Fort Saskatchewan — A Calgary company is developing new technology to clean heavy oil that could vastly reduce the cost and emissions involved in producing Alberta bitumen.
“We take the dirty out of dirty oil,” Field Upgrading Ltd. president Neil Camarta said Wednesday during a tour of his firm’s Fort Saskatchewan 10-barrel-a-day pilot plant.
The facility, which opened last December, cleans feedstock by mixing it in a tank with molten sodium, which reacts with the sulphur, heavy metals and acids, and removes them.
One key innovation is the system of recovering and recycling the elemental sodium, which is only supplied by a few companies in the world, by passing material through electrified ceramic plates.
The process has no direct emissions of sulphur or nitrogen oxide, two serious forms of air pollution — some may be produced generating the electricity — and about half the greenhouse gases of conventional upgrading.
It’s also less expensive. Building a 10,000 barrel-a-day plant would cost about $300 million, roughly half the budget for a conventional facility, and the $10-a-barrel operating cost is also half what it now takes to run such operations, Camarta said.
The main customer would be international ship companies, which burn about four million barrels a day of heavy oil that has a sulphur content thousands of times higher than regular gasoline.
The industry is under pressure to sharply reduce the amount of sulphur in marine fuel by 2020, and upgraded Alberta bitumen could be sent by rail car to coastal terminals and pumped directly into ships with no need to go through a refinery, Camarta said.
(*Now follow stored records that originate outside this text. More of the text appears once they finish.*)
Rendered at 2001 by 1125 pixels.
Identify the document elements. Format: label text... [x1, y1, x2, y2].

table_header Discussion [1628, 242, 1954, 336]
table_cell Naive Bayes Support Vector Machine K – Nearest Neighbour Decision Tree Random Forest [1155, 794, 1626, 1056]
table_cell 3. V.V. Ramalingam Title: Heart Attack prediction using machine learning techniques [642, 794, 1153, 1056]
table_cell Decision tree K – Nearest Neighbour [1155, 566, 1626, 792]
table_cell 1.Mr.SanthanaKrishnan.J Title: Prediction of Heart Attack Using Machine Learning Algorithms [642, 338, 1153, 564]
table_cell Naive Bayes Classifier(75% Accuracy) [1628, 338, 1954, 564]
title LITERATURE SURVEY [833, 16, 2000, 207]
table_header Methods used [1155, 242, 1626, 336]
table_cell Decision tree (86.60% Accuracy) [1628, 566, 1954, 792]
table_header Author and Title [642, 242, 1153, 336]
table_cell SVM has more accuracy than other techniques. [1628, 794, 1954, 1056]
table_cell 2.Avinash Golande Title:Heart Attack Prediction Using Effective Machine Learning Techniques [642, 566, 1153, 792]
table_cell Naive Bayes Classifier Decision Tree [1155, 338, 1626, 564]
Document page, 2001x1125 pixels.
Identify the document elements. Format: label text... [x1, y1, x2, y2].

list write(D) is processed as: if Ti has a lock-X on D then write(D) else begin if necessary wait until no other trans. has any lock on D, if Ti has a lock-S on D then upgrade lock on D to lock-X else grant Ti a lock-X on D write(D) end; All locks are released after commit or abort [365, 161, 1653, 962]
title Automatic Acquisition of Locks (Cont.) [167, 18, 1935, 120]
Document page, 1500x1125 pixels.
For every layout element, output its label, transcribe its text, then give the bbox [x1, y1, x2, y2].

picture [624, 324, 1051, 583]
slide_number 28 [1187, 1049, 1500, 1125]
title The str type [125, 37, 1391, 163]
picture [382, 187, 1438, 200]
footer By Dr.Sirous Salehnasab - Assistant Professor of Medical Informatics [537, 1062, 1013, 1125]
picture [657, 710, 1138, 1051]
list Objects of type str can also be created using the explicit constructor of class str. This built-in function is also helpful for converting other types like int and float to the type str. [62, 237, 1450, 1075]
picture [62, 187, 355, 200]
“Very low emissions, very simple process, low capital intensity, low operating cost, and this great market,” he said.
“It’s a great opportunity for us … This has a line of sight of taking Alberta bitumen that folks kind of worry about and clean it up and use it to clean up the planet, in a way.”
Field has spent $30 million on lab work, technology patents and building the pilot plant. About half that money came from the federal and Alberta governments, while the private investors are mainly from Alberta.
The next step being planned is a 2,500 barrel-a-day demonstration refinery, likely in the Edmonton region, which could start construction next year and would cost about $75 million.
The equipment would rest on 10 skids, each four metres by four metres by 16 metres. Future commercial upgraders would be a multiple of this size so they could be set up easily.
“That building block is a good scale and allows us to roll out quickly, so we don’t have to build one big plant every five years.”
The test facility sits next to a pilot plant to produce hydrogen from various types of carbon set up in 2013 by Western Hydrogen, a company owned by Camarta and partner Guy Turcotte.
But the drastic drop in the price of natural gas — from which hydrogen is typically derived — means there’s little market for the product even though the technology works, and the pair have shifted their focus to the upgrader.
Camarta, a former senior executive with Shell, Petro-Canada and Suncor, and Turcotte, chairman of Field Upgrading, have long experience in the oil industry and know success is never guaranteed.
“In our game, you don’t want to bet on one horse,” Camarta said.
“It’s a risky business taking something that’s an idea in some Guy’s brain and commercializing it.”